Machiavelli on the art of the state and the true way
Sayer, David Andrew
MetadataShow full item record
"This monograph reopens a central and contentious question about Machiavelli's thought: how does he understand the relation between morality and politics? In the twentieth century, three of the most influential answers were those of Benedetto Croce, Leo Strauss and Isaiah Berlin. In 1925, Croce argued that Machiavelli values morality and thus discovered the ""autonomy of politics"" with bitterness. In 1958, Strauss argued that Machiavelli is both ""an evil man"" and ""a teacher of evil."" And in 1972, Berlin argued that Machiavelli's political philosophy is moral-but based on a ""pagan morality."" My dissertation reexamines the question of Machiavelli through a close reading that analyzes his political vision in both its historical and intellectual context. I argue that Machiavelli esteems the moral virtues but insists that to be a successful ruler one must know how to act against them, when necessary. Throughout his writings, he takes for granted that the state's security is a necessity without which virtue, honour and greatness are themselves not possible; thus he argues that the necessity of security overrides moral considerations when the two come into conflict. Further, since expansion increases security, expansion itself is necessary.

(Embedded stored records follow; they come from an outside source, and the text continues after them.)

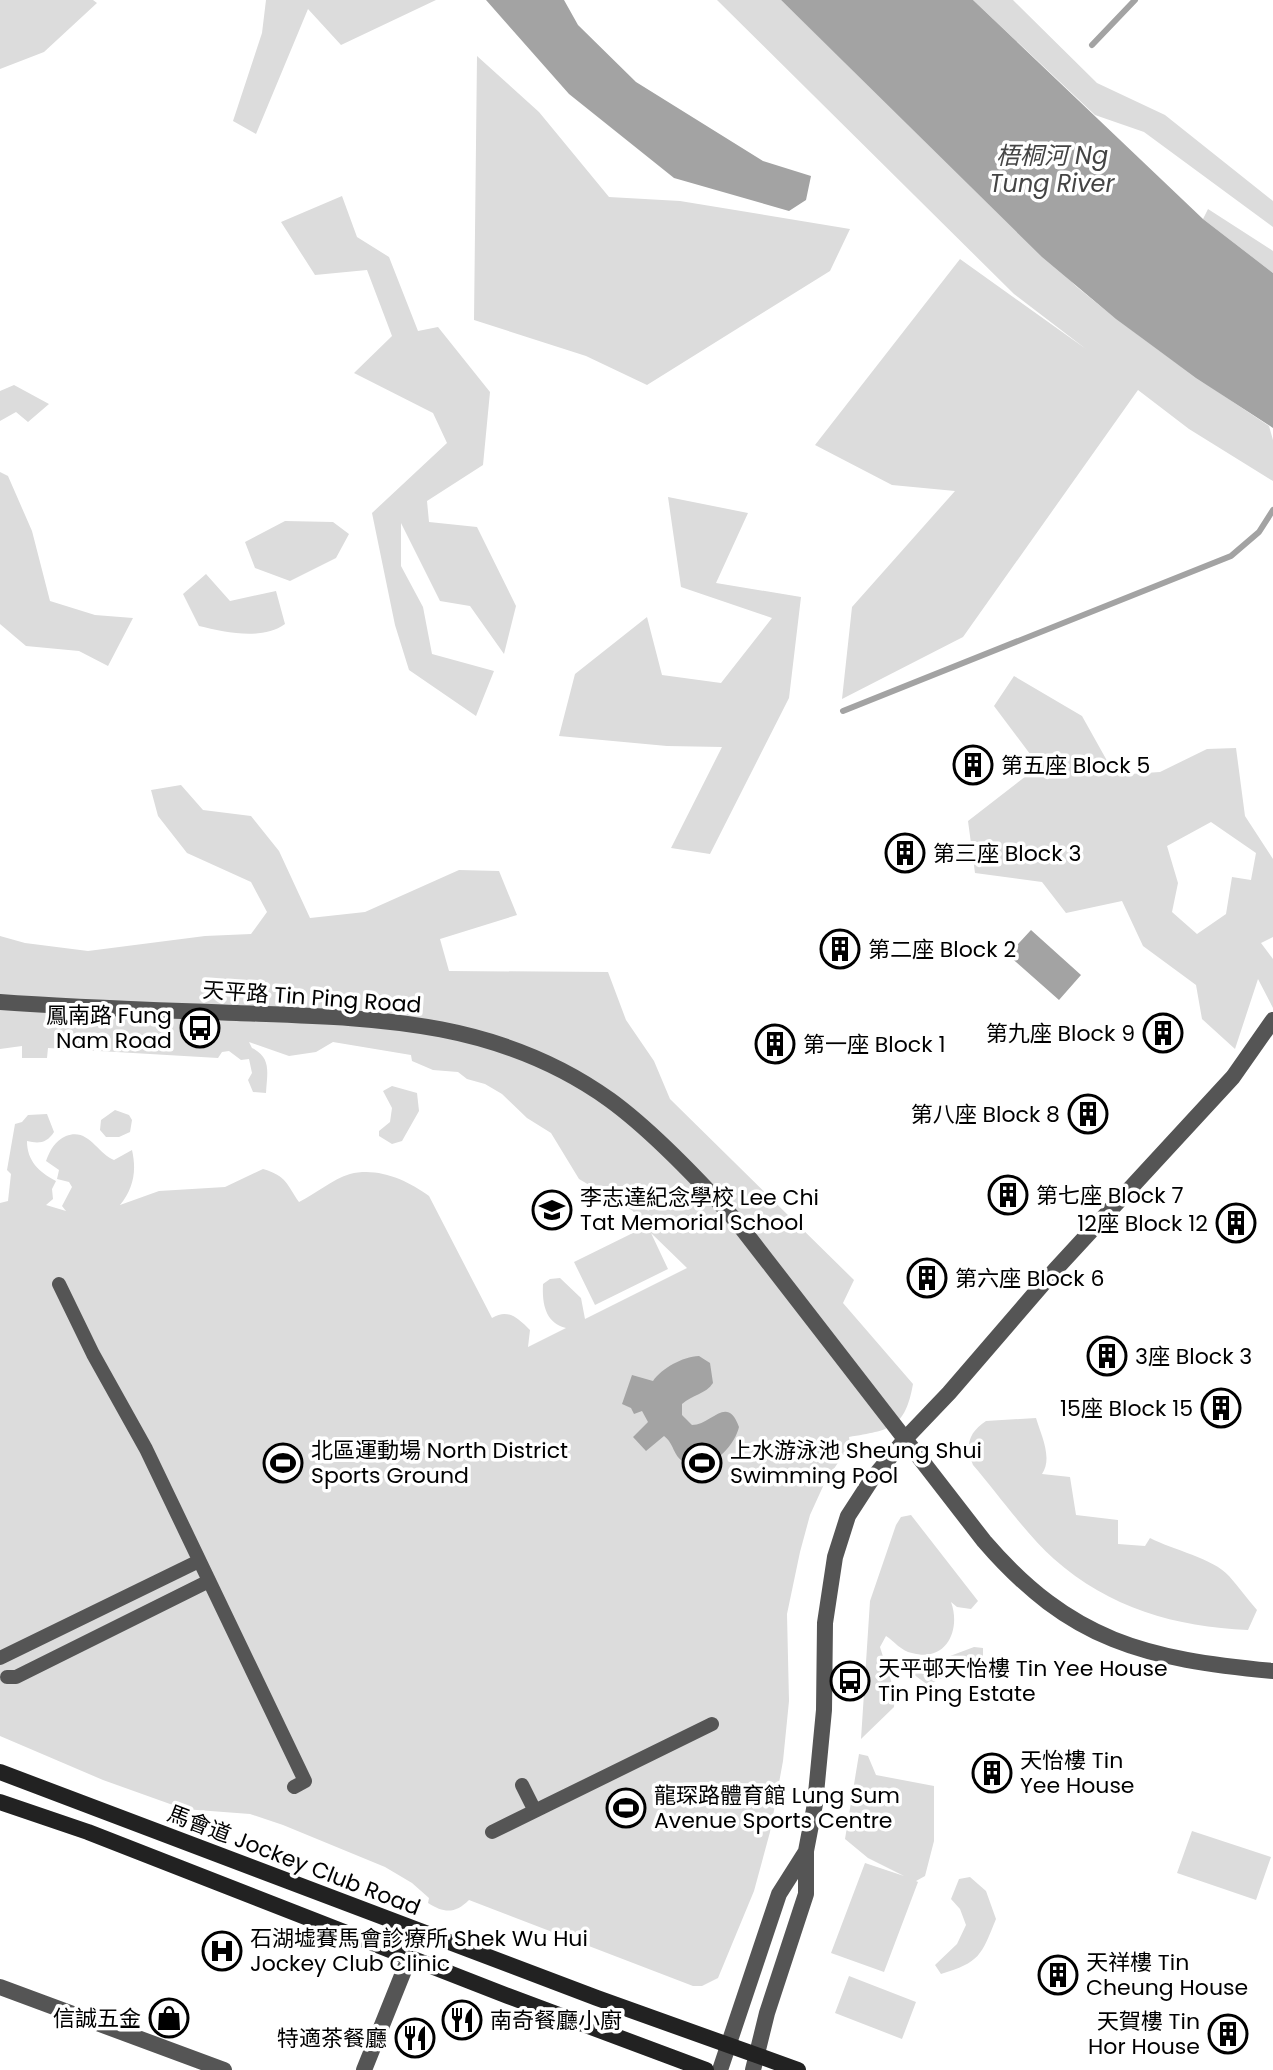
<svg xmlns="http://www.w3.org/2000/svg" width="1273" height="2070" font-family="Poppins,'Noto Sans SC',sans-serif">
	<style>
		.green { fill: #dcdcdc; fill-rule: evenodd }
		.water { fill: #a3a3a3 }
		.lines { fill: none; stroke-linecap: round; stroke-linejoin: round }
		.stream { stroke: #a3a3a3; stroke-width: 6 }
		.pedestrian { stroke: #555; stroke-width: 14 }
		.minor { stroke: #555; stroke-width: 16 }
		.tertiary { stroke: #555; stroke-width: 16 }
		.secondary { stroke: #222; stroke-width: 16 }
		.labels { text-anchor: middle; stroke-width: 7; stroke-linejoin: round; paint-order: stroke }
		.poi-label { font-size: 22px; fill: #000; stroke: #fff; text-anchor: start }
		.street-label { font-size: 22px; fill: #000; stroke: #fff }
		.water-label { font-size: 24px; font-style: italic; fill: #444; stroke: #fff }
	</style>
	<rect width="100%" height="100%" fill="#fff"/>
	<path class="green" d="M0,0h93l4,3 -53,49 -44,17z
		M266,0h170l-95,45 -33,-36 -52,125 -23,-13 29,-88z
		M717,0h64l296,287c61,51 126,95 192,139l4,14v41l-84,-52 -51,-39 -175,247 -121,62 10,-92 103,-116 -63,-6 -77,-40 145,-186 126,90 -72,-55z
		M973,0h40l84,83 68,32 108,86v26l-129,-95 -49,-17z
		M477,56l62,56 70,85 71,4 170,28 -20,42 -183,114 -61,-29 -112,-36z
		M342,196l15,41 32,20 29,74 20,-4 52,65 -7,73 -56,36 2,21 48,5 39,79 -12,48 -34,-48 -30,-5 -39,-78v43l22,41 9,47 62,17 -18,45 -67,-46 -14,-45 -23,-112 75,-70 -14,-30 -79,-40 38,-37 -25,-66 -52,5 -34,-53z
		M1208,209l65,42v22l-70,-54z
		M14,385l35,19 -21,18 -12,-10 -16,9v-30z
		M0,472l8,4 24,55 18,70 45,14 38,3 -25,48 -29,-15 -53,-5 -26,-22z
		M668,497l80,16 -32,70 85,14 -12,101 -79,156 -39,-6 51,-101 -55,-1 -108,-10 16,-62 72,-57 15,58 59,8 51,-65 -91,-31z
		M285,521l48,1 16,12 -13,24 -46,23 -35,-13 -10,-26z
		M206,574l24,27 46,-10 9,33c-24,17 -60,8 -86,2l-16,-32z
		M1014,676l68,40 33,59 45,-3 47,-23 29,-1 9,68 28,43v78l-12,6 12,16v49l-15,-29 -23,70 -33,-30 -6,-34 -53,-39 -21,-45 -56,12 -24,-31 -67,-9 -7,-52 71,-55 -45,-60zM1211,822l45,31 -5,27 -19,-3 -6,37 -29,20 -25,-22 6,-29 -11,-37z
		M181,785l22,25 48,6 28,35 31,67 55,-6 94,-42 40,1 18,44 -77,24 9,32 159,1 18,48 28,41 16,38 184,181 -11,23 70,81c-8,45 -23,46 -64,53l1,8 -25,37 -15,33 -10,37 -13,62 2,87 -6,60 -13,71 -16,59 -36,87 -16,8h-9l-224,-86c-13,13 -24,14 -41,3l1,-5 -17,-15 -27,-16 -102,-42 -33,-11 -66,-5 -81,-29 -103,-44v-533l8,-2 3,-27 -4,-4 8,-46 7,-2 6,-7 19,-1 7,18c-7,11 -15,12 -27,9 0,20 12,31 29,40l-4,8 1,10 -7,6 20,6 -4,-5 10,-19 -3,-5 -12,-3 2,-9 -13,-9c4,-11 9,-20 20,-25 22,-9 31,17 48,24l18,-10c5,22 1,39 -12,55l39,-14 66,-4 38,-18c24,7 24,16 36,33 16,-8 34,-23 51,-28 28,-7 57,6 79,22l63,122c16,-10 26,0 38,12l-2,17 38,-19c-21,-5 -24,-25 -23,-44l7,-5 10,-1 21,20 4,21 102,-51 -36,-35 17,36 -73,36 -21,-43 69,-34 -10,-17 -54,-32 -28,-46 -24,-15 -25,-24 -17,-10 -18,-5 -9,-7 -25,-2 -21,-9 -1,-6 -78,-13 -17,10 -27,4 -40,-14 3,6c20,10 15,25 14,45l-13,-1 -5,-12 4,-7 -3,-14 -8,1 -12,-9 -7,1 -4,6 -170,-10 -1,10h-25v-12l-22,3v-113l25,7 63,8 117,-15 46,-2 16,-22 -16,-30 -64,-29 -29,-37 -7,-26z
		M392,1086l25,7 2,18 -17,30 -10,3 -13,-8v-5l11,-9 2,-14 -9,-17z
		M115,1110l14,5 3,5 -2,12 -11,5h-13l-6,-7 1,-10z
		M1036,1418c5,17 17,40 6,56l28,3 6,38 42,5v24l27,2 5,-8c23,12 63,20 79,38 10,11 18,23 28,34l-9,20c-72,-3 -139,-22 -194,-71 -28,-25 -56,-65 -81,-94 -8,-19 -5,-32 13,-44z
		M911,1515l67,86 -7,8 -14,-2 -6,-5c10,27 -4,61 -39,51 -11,-2 -18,-12 -26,-17l-6,11c6,21 16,39 14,60l-33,32 9,-138 26,-76 5,-8z
		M974,1647l9,1v10l-55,27 -15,-11 8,-7z
		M859,1754l9,2 8,19 58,11v55l-9,35 -9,5 2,1 -34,90 -53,-19 34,-90 39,13 -36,-18 -23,-19z
		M1192,1831l79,26 -15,43 -79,-27z
		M970,1877l16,14 10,28c-15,37 -16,43 -55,55l-6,-9 22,-21 9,-19 -6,-16 -9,-10 8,-20z
		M849,1976l67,26 -14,37 -67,-26z"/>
	<path class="water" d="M486,0h78l14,25 58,57 127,79 48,15 -5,24 -17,11 -115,-33 -105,-84z
		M781,0h192l230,219 70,54v155l-77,-50 -80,-59 -74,-62z
		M1031,930l50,45 -22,25 -51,-45z
		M699,1356l11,7 3,20c-7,11 -21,12 -31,21v11l10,10c20,0 35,-31 47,2 -5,21 -32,48 -55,35 -11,-6 -10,-19 -20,-26l-18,15 -13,-14 15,-15 -6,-11 -8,3 -3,-6 -9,-4 10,-29 21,6c9,-13 29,-24 46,-25z"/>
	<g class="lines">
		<path class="stream" d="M1092,45l43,-45
			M843,711l388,-155 28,-24 14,-22"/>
		<path class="pedestrian" d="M59,1284l34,70 53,95 159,332 -11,6
			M0,1658l199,-97
			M7,1677h9l193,-96
			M522,1785l13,26
			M492,1832l220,-108"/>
		<path class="minor" d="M906,1438l43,-45 106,-123 178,-193 40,-57
			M0,1987l224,83
			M364,2070l45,-112"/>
		<path class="tertiary" d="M0,1002c79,6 158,8 237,11 134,5 259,5 373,87 44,32 90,81 127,122l247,319c87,101 162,118 289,130
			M720,2070l59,-176 26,-41
			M753,2070l14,-57 39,-119v-43l9,-47 9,-94 1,-87 10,-66 13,-41 24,-37 34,-41"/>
		<path class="secondary" d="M0,1772l597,226 201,72
			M0,1802l88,30 420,164 198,74"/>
	</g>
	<defs>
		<symbol id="building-ring" viewBox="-11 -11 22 22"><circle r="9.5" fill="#fff" stroke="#000" stroke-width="1.5"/><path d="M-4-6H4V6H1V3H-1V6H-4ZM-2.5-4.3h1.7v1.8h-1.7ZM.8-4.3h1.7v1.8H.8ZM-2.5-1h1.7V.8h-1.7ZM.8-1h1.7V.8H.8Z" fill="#000"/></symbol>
		<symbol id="bus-ring" viewBox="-11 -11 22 22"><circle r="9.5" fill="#fff" stroke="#000" stroke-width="1.5"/><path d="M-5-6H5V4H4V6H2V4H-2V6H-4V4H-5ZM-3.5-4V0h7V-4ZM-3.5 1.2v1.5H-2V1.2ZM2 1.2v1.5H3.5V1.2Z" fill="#000"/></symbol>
		<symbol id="school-ring" viewBox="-11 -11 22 22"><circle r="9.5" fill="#fff" stroke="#000" stroke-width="1.5"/><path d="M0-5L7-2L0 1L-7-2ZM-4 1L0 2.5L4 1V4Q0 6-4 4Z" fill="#000"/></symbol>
		<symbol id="stadium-ring" viewBox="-11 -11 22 22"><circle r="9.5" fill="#fff" stroke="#000" stroke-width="1.5"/><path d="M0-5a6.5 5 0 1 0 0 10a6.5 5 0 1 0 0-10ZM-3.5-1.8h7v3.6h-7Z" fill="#000"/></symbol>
		<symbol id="hospital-ring" viewBox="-11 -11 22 22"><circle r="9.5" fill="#fff" stroke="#000" stroke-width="1.5"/><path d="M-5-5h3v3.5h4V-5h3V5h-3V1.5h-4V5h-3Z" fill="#000"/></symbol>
		<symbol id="shop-ring" viewBox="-11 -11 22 22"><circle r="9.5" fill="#fff" stroke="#000" stroke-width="1.5"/><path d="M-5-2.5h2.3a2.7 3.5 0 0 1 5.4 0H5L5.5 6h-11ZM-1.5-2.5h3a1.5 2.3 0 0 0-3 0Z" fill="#000"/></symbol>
		<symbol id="restaurant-ring" viewBox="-11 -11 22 22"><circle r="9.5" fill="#fff" stroke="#000" stroke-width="1.5"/><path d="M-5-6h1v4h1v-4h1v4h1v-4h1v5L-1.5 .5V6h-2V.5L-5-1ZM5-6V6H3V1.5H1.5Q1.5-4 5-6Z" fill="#000"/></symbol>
	</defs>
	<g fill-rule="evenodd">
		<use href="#building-ring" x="951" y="743" width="44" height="44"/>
		<use href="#building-ring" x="883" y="831" width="44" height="44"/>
		<use href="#building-ring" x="818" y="927" width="44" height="44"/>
		<use href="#bus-ring" x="178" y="1006" width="44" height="44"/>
		<use href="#building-ring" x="1141" y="1011" width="44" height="44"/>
		<use href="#building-ring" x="753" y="1022" width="44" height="44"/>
		<use href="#building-ring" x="1066" y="1092" width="44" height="44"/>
		<use href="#building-ring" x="986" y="1173" width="44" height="44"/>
		<use href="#school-ring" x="530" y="1188" width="44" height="44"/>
		<use href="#building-ring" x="1214" y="1201" width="44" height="44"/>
		<use href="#building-ring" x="905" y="1256" width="44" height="44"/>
		<use href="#building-ring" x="1085" y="1334" width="44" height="44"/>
		<use href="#building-ring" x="1199" y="1386" width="44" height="44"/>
		<use href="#stadium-ring" x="261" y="1441" width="44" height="44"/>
		<use href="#stadium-ring" x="680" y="1441" width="44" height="44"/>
		<use href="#bus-ring" x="828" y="1659" width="44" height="44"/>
		<use href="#building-ring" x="970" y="1751" width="44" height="44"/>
		<use href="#stadium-ring" x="604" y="1786" width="44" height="44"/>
		<use href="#hospital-ring" x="200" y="1929" width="44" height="44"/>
		<use href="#building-ring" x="1036" y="1953" width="44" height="44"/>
		<use href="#shop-ring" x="147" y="1996" width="44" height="44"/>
		<use href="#restaurant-ring" x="440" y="1998" width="44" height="44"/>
		<use href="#building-ring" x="1206" y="2012" width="44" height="44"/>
		<use href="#restaurant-ring" x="393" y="2016" width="44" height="44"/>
	</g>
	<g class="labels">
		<g class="poi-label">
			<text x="1001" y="773">第五座 Block 5</text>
			<text x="933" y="861">第三座 Block 3</text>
			<text x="868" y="957">第二座 Block 2</text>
			<text x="172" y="1023" text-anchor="end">鳳南路 Fung<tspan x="172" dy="25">Nam Road</tspan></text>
			<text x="1135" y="1041" text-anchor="end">第九座 Block 9</text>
			<text x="803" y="1052">第一座 Block 1</text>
			<text x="1060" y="1122" text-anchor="end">第八座 Block 8</text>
			<text x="1036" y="1203">第七座 Block 7</text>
			<text x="580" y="1205">李志達紀念學校 Lee Chi<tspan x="580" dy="25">Tat Memorial School</tspan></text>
			<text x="1208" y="1231" text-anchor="end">12座 Block 12</text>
			<text x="955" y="1286">第六座 Block 6</text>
			<text x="1135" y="1364">3座 Block 3</text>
			<text x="1193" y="1416" text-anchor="end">15座 Block 15</text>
			<text x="311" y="1458">北區運動場 North District<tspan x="311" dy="25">Sports Ground</tspan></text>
			<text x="730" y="1458">上水游泳池 Sheung Shui<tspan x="730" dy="25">Swimming Pool</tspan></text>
			<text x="878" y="1676">天平邨天怡樓 Tin Yee House<tspan x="878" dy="25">Tin Ping Estate</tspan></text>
			<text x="1020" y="1768">天怡樓 Tin<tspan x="1020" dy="25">Yee House</tspan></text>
			<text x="654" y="1803">龍琛路體育館 Lung Sum<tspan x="654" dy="25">Avenue Sports Centre</tspan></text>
			<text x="250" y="1946">石湖墟賽馬會診療所 Shek Wu Hui<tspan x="250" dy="25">Jockey Club Clinic</tspan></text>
			<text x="1086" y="1970">天祥樓 Tin<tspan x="1086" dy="25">Cheung House</tspan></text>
			<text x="141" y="2026" text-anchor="end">信誠五金</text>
			<text x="490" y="2028">南奇餐廳小廚</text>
			<text x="1200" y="2029" text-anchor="end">天賀樓 Tin<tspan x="1200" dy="25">Hor House</tspan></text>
			<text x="387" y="2046" text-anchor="end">特適茶餐廳</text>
		</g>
		<g class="street-label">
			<text transform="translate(312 997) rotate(4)" y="8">天平路 Tin Ping Road</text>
			<text transform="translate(294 1860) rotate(21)" y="8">馬會道 Jockey Club Road</text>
		</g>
		<g class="water-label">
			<text x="1052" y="164">梧桐河 Ng<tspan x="1052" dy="28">Tung River</tspan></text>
		</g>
	</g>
</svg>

This is a far-reaching argument. First, it means that the struggle for power is inherent in affairs of state, not only due to avarice and ambition but also due to the desire for security itself; second, since expansion is necessary for security, the argument that rulers may violate moral norms for the end of security extends to expansion. At the same time, Machiavelli' s realist mode of analysis also puts limits on ambition, avarice and expansion, though they derive largely from a prudent understanding of necessity, the limits of power and the indignation aroused by injustice. When it comes to the art of the state, for Machiavelli, the true way is to be in accord with necessity. Necessity resolves the conflict between politics and morality and subordinates the orthodox notion of the true way-whether associated with Christianity, the middle way or both-to the true way revealed by necessity."